By Phil Lawler (bio - articles - email) | Apr 14, 2009

Unchastened by his participation in a spectacle that drew him a public rebuke from Archbishop Raymond Burke, pro-life activist Randall Terry is now picking a fight with Bishop John D'Arcy of Fort Wayne-South Bend, Indiana.

There's something very seriously wrong with Terry's choice of targets. Archbishop Burke has earned the respect and gratitude of pro-lifers with his repeated insistence that politicians who support legal abortion should be barred from the Eucharist. Bishop D'Arcy has been loud and clear in his opposition to the selection of President Barack Obama as commencement speaker at the University of Notre Dame, which lies within his diocese. These prelates are doing the right thing for the pro-life cause. They deserve support, not embarrassment.

But embarrassment is what Archbishop Burke got from his dealings with Randall Terry, and embarrassment is apparently what Bishop D'Arcy now faces. Why?

In the case of Archbishop Burke, the embarrassment was caused by Terry's exploitation of the Vatican official as an unwitting accomplice in a campaign to humiliate other American bishops. After a meeting with the archbishop in Rome, Terry held in press conference in Washington, DC, and cited Archbishop Burke as support for his claim that Archbishop Wuerl, among others, was shirking his duty-- a public charge that Archbishop Burke had no intention of making. The net result of Terry's precipitous action was to weaken Burke's public standing and strengthen the perception that only "extremists" would withhold the Eucharist from prominent Catholic politicians.

Immediately after that debacle in Washington, Randall Terry announced that he was setting up shop in South Bend, Indiana, to lead protests against Obama's appearance there. There was no apparent need for his involvement; students and alumni at Notre Dame had already organized a very effective campaign of their own.
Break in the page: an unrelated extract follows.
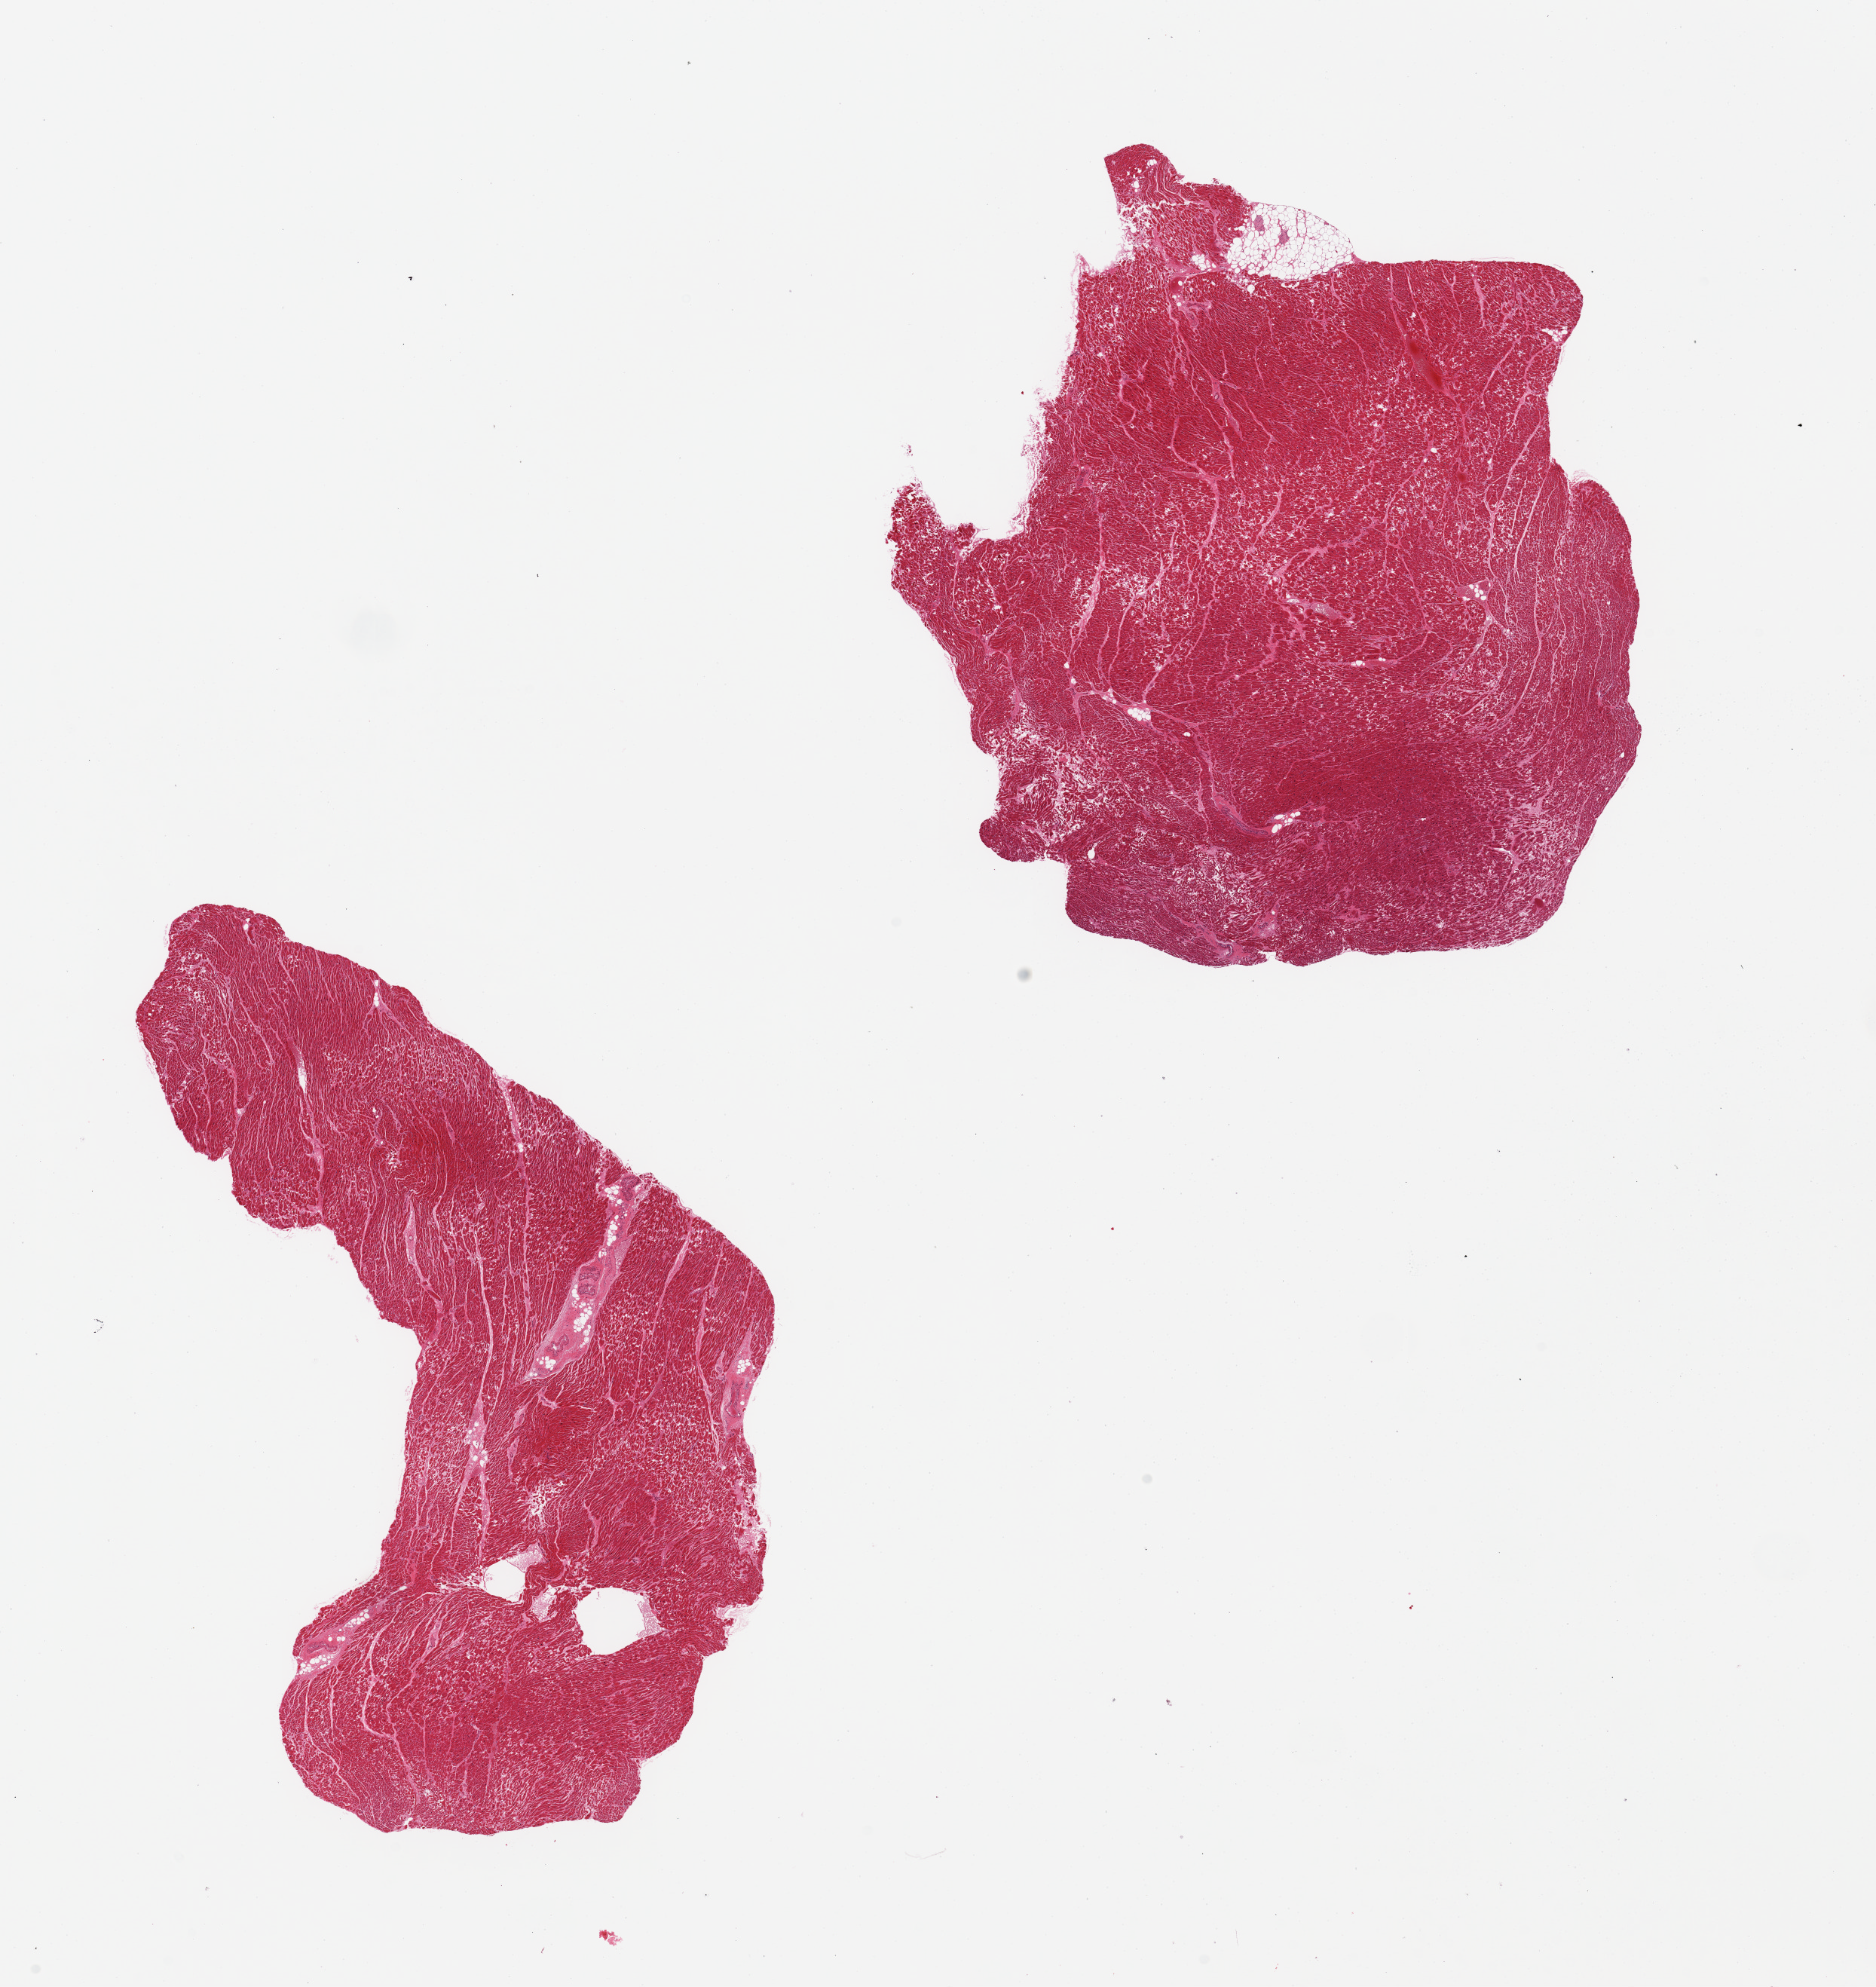
Haematoxylin and eosin whole-slide image — low-resolution overview of the scanned area, about 19.7 x 20.9 mm. PAXgene-fixed, paraffin-embedded tissue. Section of heart (target tissue). Tissue donor sample. Male donor.
* reviewer comment on this tissue sample: 2 pieces. Possible early ischemia and hypertrophy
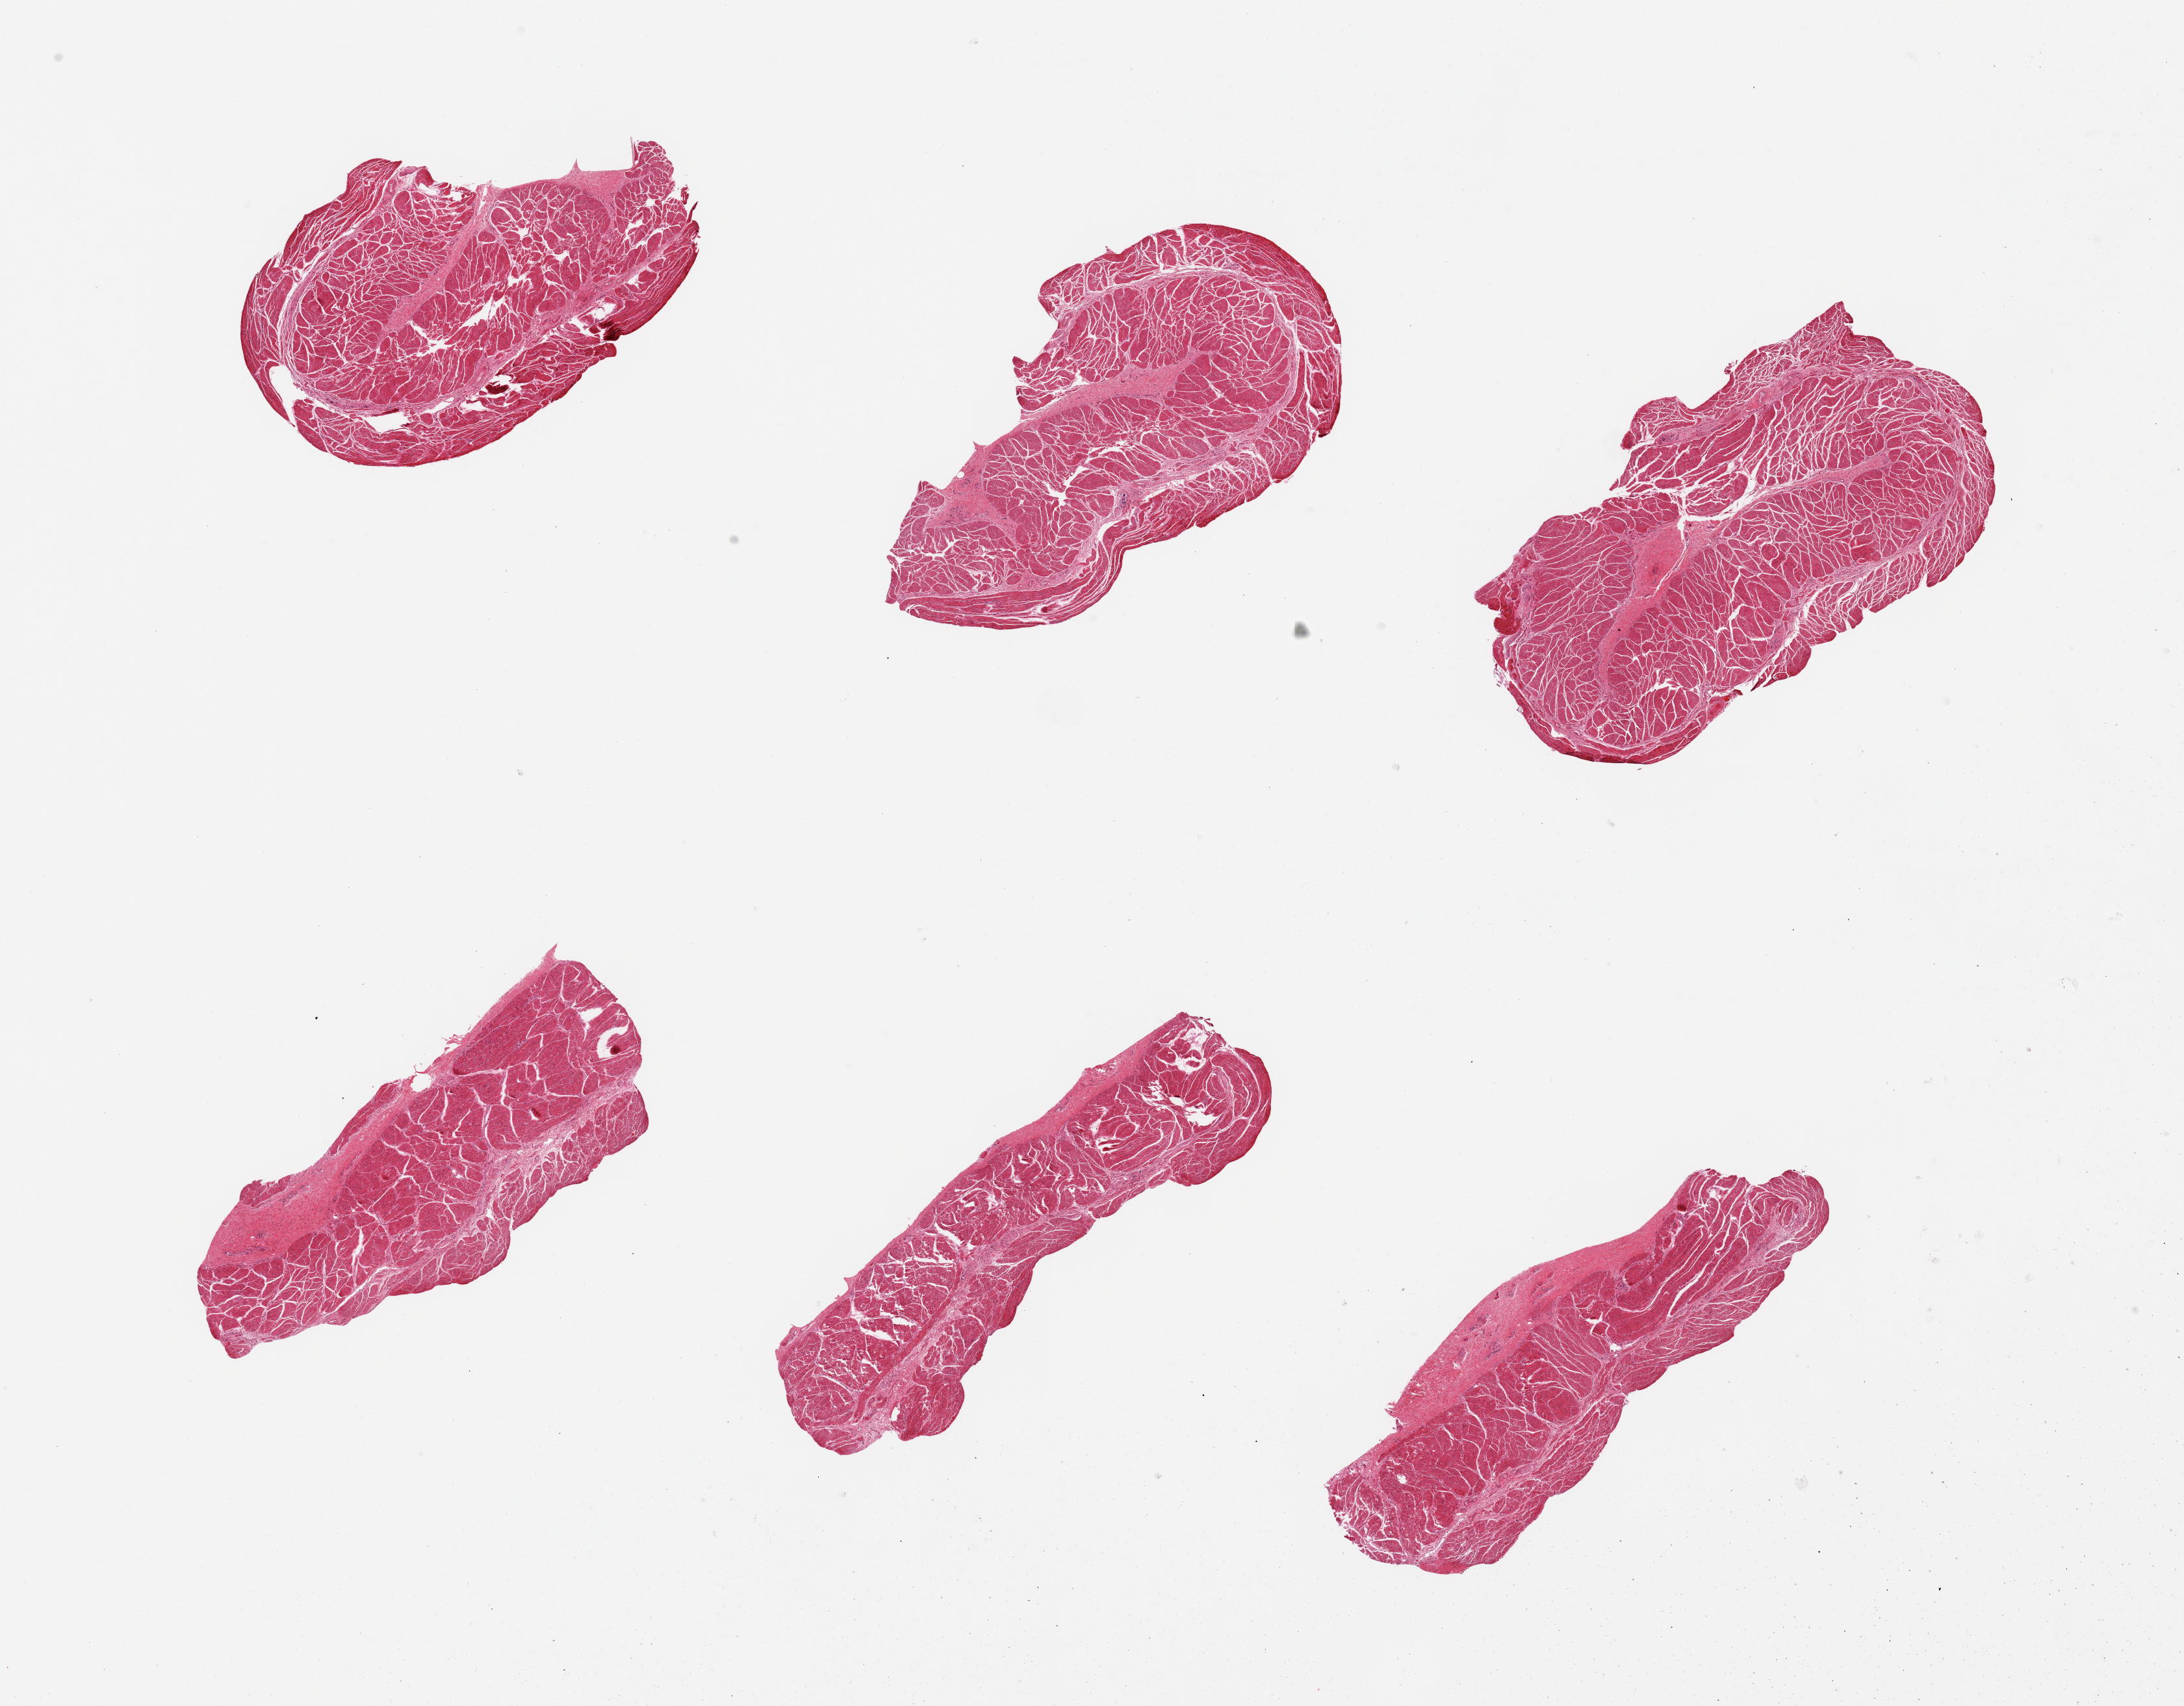
Digitized hematoxylin and eosin (H&E)-stained section, brightfield — shown as a low-resolution overview of the whole scanned area (about 26.6 x 20.8 mm, from a 20x scan), PAXgene-fixed paraffin-embedded (PFPE) section, sampled site (target tissue): esophageal muscle, donor tissue sample.
Reviewer comment on this tissue sample: 6 pieces, all muscularis, good specimens.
But Terry had devised his own separate strategy, which called for a maximum of publicity. That's where Bishop D'Arcy entered the fray.

Last week the bishop urged Catholics not to participate in "unseemly and unhelpful demonstrations" at Notre Dame. He did not mention Randall Terry's efforts specifically; his statement was couched in general terms. But Terry took the statement as an affront and a betrayal-- not just to him but to the cause of life.

Bishop D'Arcy, the fiery activist said, is "following in the most regretful [sic] steps of St. Peter." He "abandons Christ in the babies." His statement is tantamount to "urging the faithful to abandon the babies-- and thereby abandon Christ."

Now hold on just a minute. Bishop D'Arcy did not urge anyone to "abandon the babies." He didn't even urge anyone to accept the Obama appearance at Notre Dame. Quite on the contrary, the bishop actively encouraged Catholics to protest the honor to Obama, and he announced that he would not attend the commencement ceremonies, as his own personal protest.

What Bishop D'Arcy did say is that angry public demonstrations at the Notre Dame commencement would be "unhelpful." One might argue that Randall Terry's confrontational tactics are more effective than Bishop D'Arcy's quiet, methodical approach. That's a practical question, on which loyal pro-life Catholics may reasonably differ. One might even argue that the bishop should not have discouraged participation in Terry's protests. But to claim that the bishop's statement was a betrayal of the pro-life cause is presumptuous, intolerant, and morally arrogant. In short, it shows all those characteristics that pro-abortion rhetoricians constantly attribute to the pro-life movement. If those traits are on public display when Obama arrives in South Bend, the resulting media coverage could be a huge propaganda victory for the abortion lobby.

Bishop D'Arcy is afraid that intemperate leaders, staging angry public demonstrations, will do more harm than good. If Randall Terry's latest diatribe is any indication, the bishop's fear is amply justified.